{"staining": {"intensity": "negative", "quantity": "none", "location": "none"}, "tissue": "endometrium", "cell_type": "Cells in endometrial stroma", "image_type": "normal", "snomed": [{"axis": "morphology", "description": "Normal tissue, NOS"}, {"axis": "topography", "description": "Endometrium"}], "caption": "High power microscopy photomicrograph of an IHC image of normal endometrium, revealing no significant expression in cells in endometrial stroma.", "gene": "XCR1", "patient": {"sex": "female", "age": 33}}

┄┄┄┄┄┄

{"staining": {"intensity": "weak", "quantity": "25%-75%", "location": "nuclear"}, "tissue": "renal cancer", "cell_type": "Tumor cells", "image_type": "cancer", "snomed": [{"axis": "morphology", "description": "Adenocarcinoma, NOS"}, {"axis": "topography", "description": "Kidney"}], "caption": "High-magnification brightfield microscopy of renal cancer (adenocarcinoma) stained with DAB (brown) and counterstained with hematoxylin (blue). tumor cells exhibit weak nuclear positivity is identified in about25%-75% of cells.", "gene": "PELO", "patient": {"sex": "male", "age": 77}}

┄┄┄┄┄┄

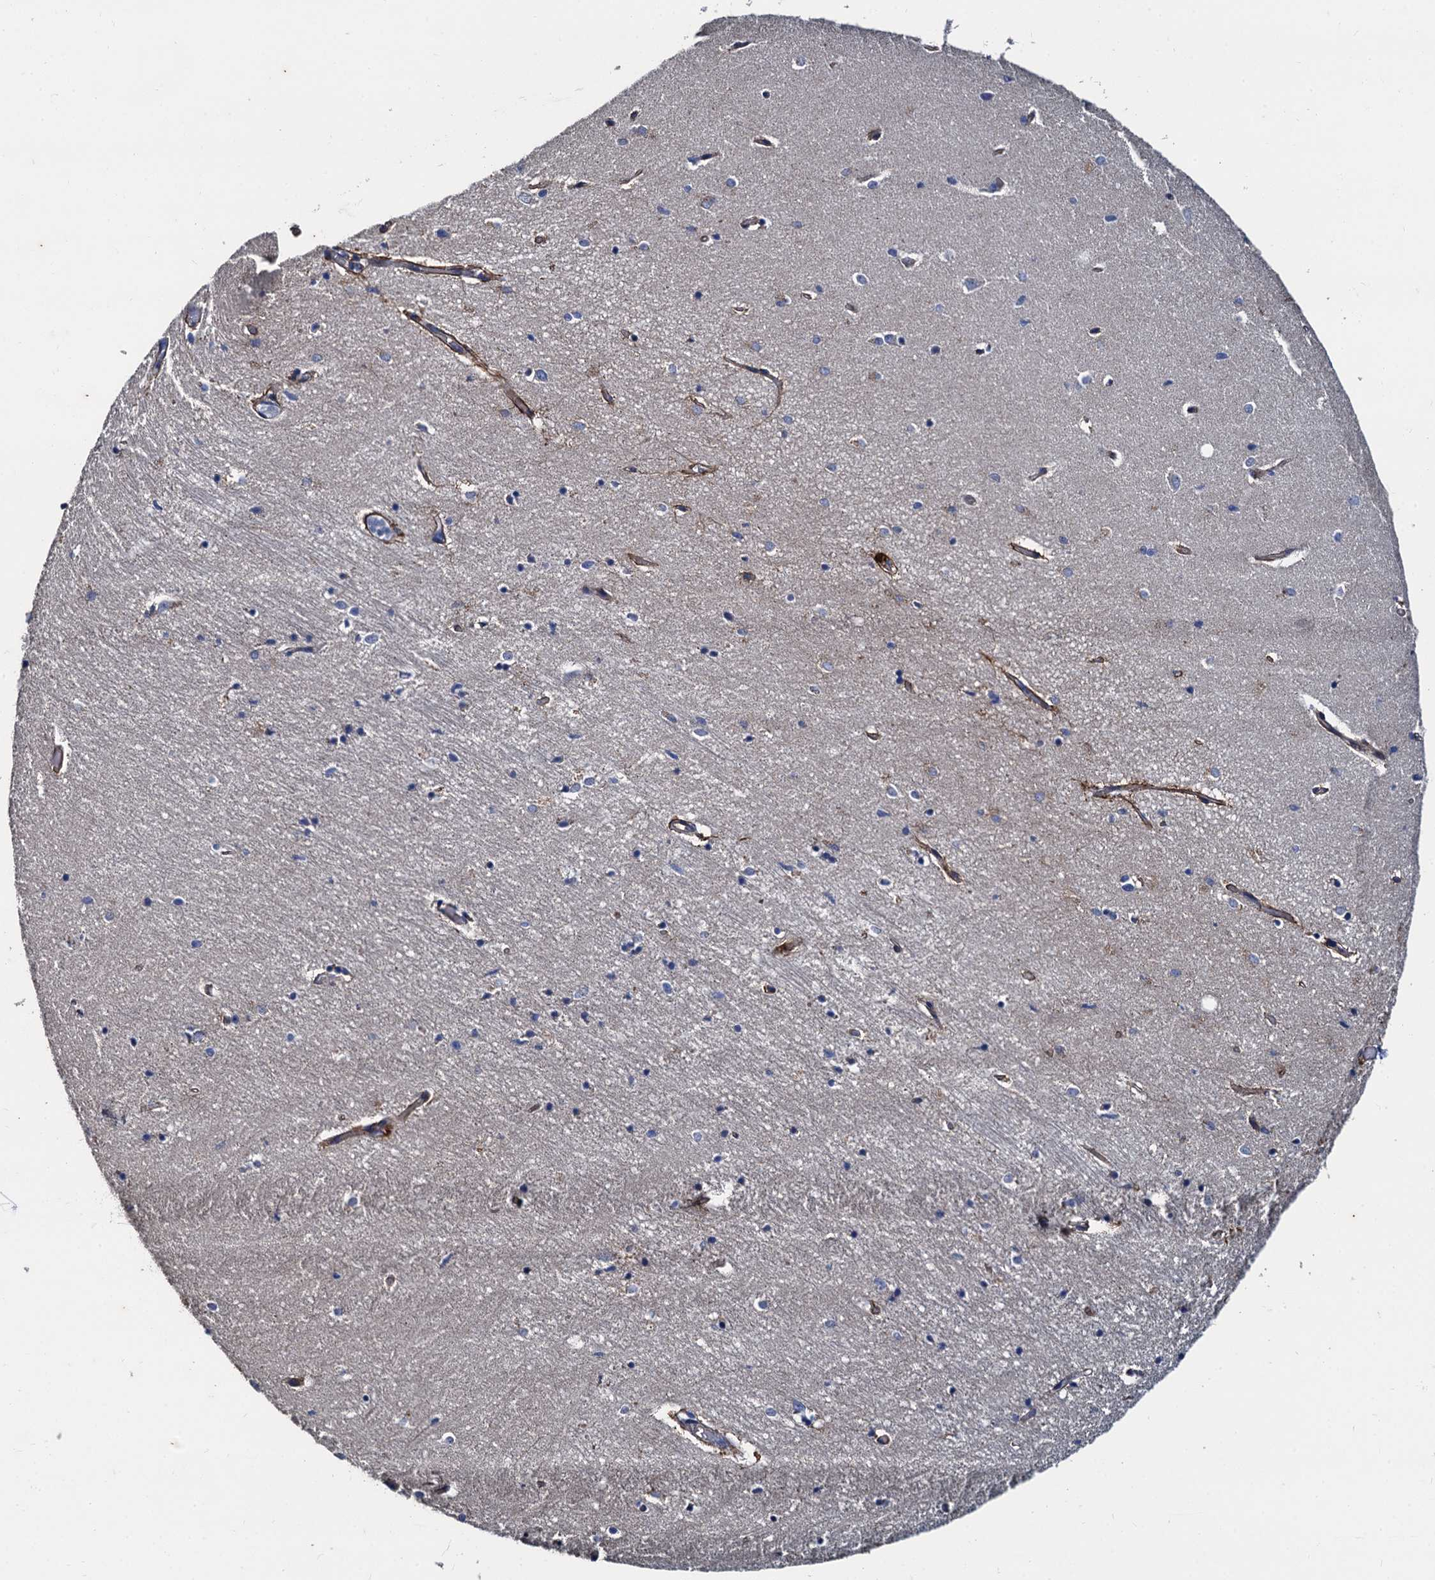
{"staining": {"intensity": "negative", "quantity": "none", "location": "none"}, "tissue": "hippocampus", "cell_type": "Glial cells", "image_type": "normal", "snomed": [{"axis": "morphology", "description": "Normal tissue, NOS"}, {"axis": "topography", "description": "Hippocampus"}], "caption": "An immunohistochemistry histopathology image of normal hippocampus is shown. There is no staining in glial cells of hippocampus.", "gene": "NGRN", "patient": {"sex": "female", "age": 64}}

┄┄┄┄┄┄

• [PROBLEM DESCRIPTION]: Check each line of the data above for the string "female", and copy the ones that have it.

• [WRITTEN REPLY]:
{"staining": {"intensity": "negative", "quantity": "none", "location": "none"}, "tissue": "endometrium", "cell_type": "Cells in endometrial stroma", "image_type": "normal", "snomed": [{"axis": "morphology", "description": "Normal tissue, NOS"}, {"axis": "topography", "description": "Endometrium"}], "caption": "High power microscopy photomicrograph of an IHC image of normal endometrium, revealing no significant expression in cells in endometrial stroma.", "gene": "XCR1", "patient": {"sex": "female", "age": 33}}
{"staining": {"intensity": "negative", "quantity": "none", "location": "none"}, "tissue": "hippocampus", "cell_type": "Glial cells", "image_type": "normal", "snomed": [{"axis": "morphology", "description": "Normal tissue, NOS"}, {"axis": "topography", "description": "Hippocampus"}], "caption": "An immunohistochemistry histopathology image of normal hippocampus is shown. There is no staining in glial cells of hippocampus.", "gene": "NGRN", "patient": {"sex": "female", "age": 64}}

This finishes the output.